(Your instructions): Omit the images, then repeat the listing exactly.

(Available data):
.....

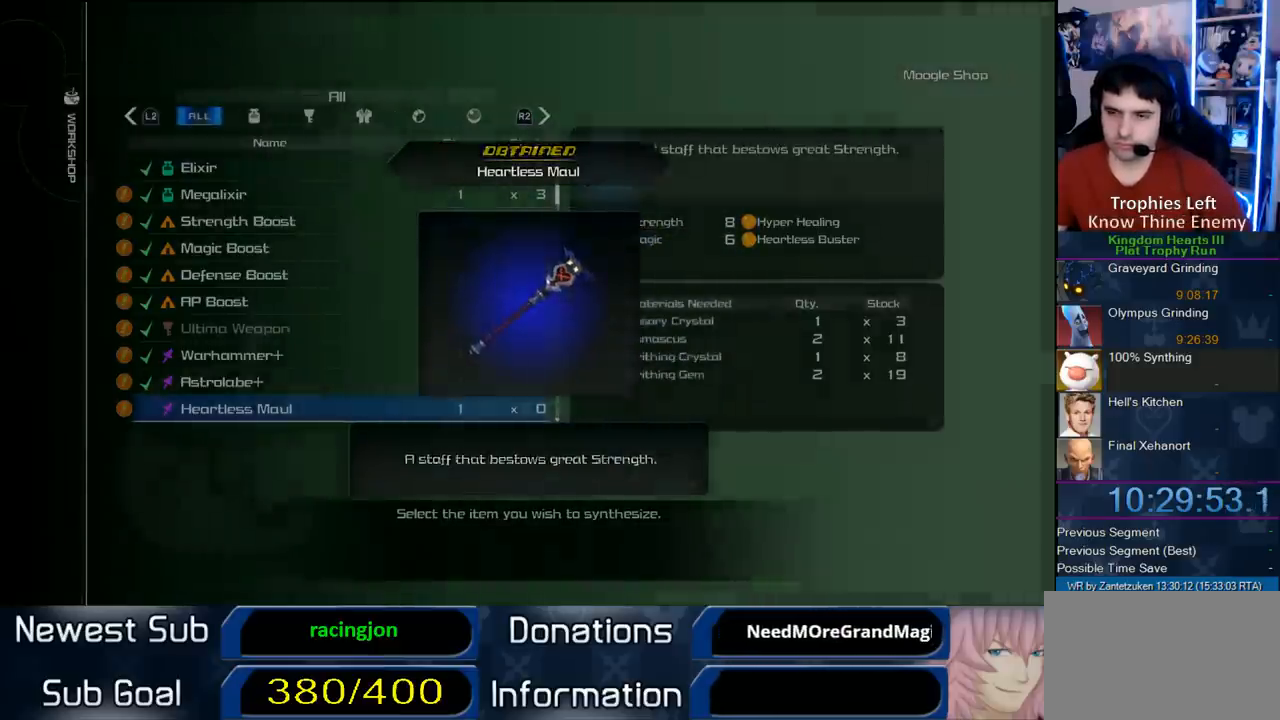
{"buttons": ["CIRCLE"], "left_stick": "center", "right_stick": "center", "events": [[150, "CIRCLE", "up"], [300, "DPAD_DOWN", "down"], [333, "CIRCLE", "down"], [433, "DPAD_DOWN", "up"]]}
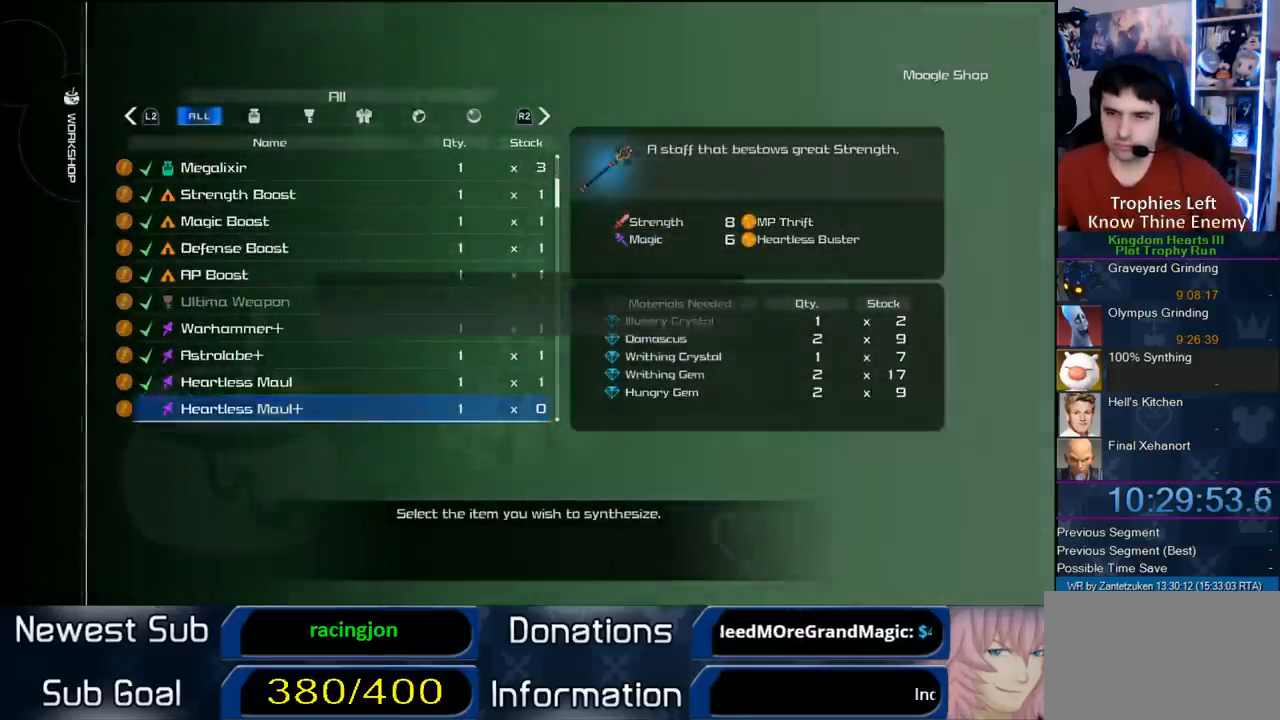
{"buttons": [], "left_stick": "center", "right_stick": "center", "events": [[83, "CIRCLE", "up"], [250, "CIRCLE", "down"], [250, "DPAD_LEFT", "down"], [333, "DPAD_LEFT", "up"], [400, "CIRCLE", "up"]]}
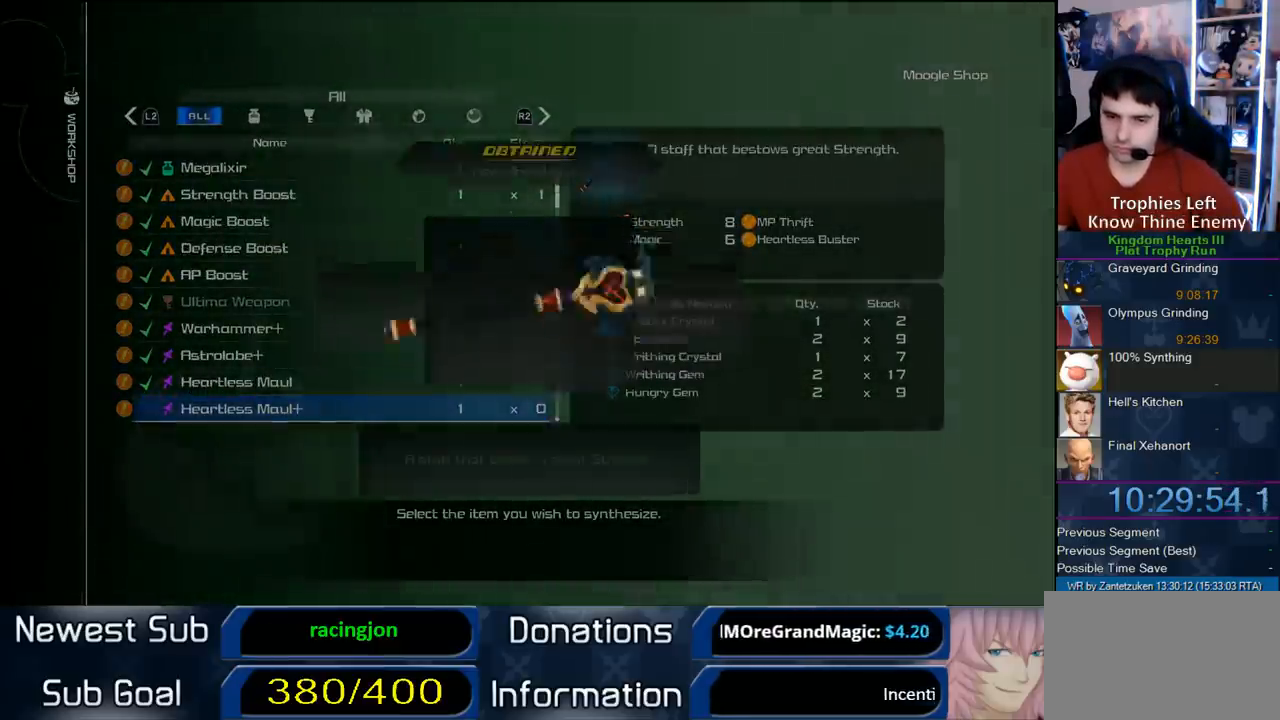
{"buttons": ["CIRCLE"], "left_stick": "center", "right_stick": "center", "events": [[250, "CIRCLE", "down"], [350, "CIRCLE", "up"], [467, "CIRCLE", "down"]]}
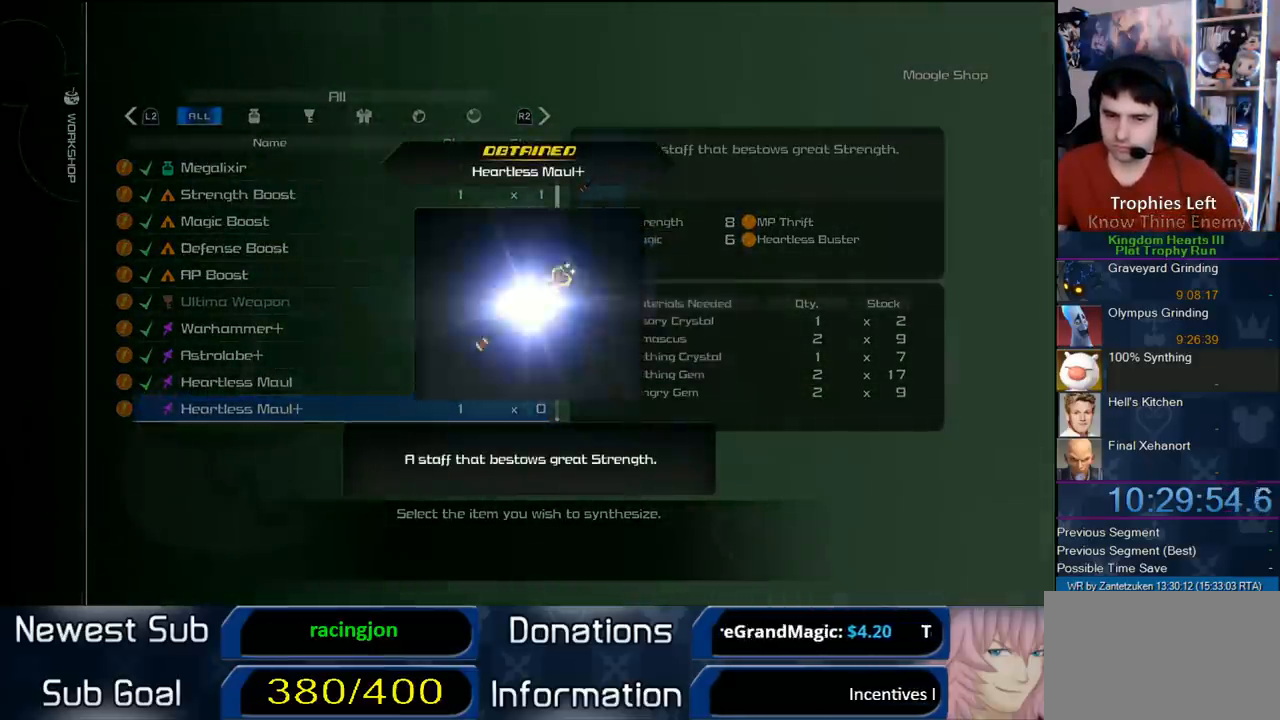
{"buttons": [], "left_stick": "center", "right_stick": "center", "events": [[117, "CIRCLE", "up"], [150, "CIRCLE", "down"], [283, "CIRCLE", "up"], [383, "CIRCLE", "down"], [467, "CIRCLE", "up"]]}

.....

(Solution to this task):
{"buttons": ["CIRCLE"], "left_stick": "center", "right_stick": "center", "events": [[150, "CIRCLE", "up"], [300, "DPAD_DOWN", "down"], [333, "CIRCLE", "down"], [433, "DPAD_DOWN", "up"]]}
{"buttons": [], "left_stick": "center", "right_stick": "center", "events": [[83, "CIRCLE", "up"], [250, "CIRCLE", "down"], [250, "DPAD_LEFT", "down"], [333, "DPAD_LEFT", "up"], [400, "CIRCLE", "up"]]}
{"buttons": ["CIRCLE"], "left_stick": "center", "right_stick": "center", "events": [[250, "CIRCLE", "down"], [350, "CIRCLE", "up"], [467, "CIRCLE", "down"]]}
{"buttons": [], "left_stick": "center", "right_stick": "center", "events": [[117, "CIRCLE", "up"], [150, "CIRCLE", "down"], [283, "CIRCLE", "up"], [383, "CIRCLE", "down"], [467, "CIRCLE", "up"]]}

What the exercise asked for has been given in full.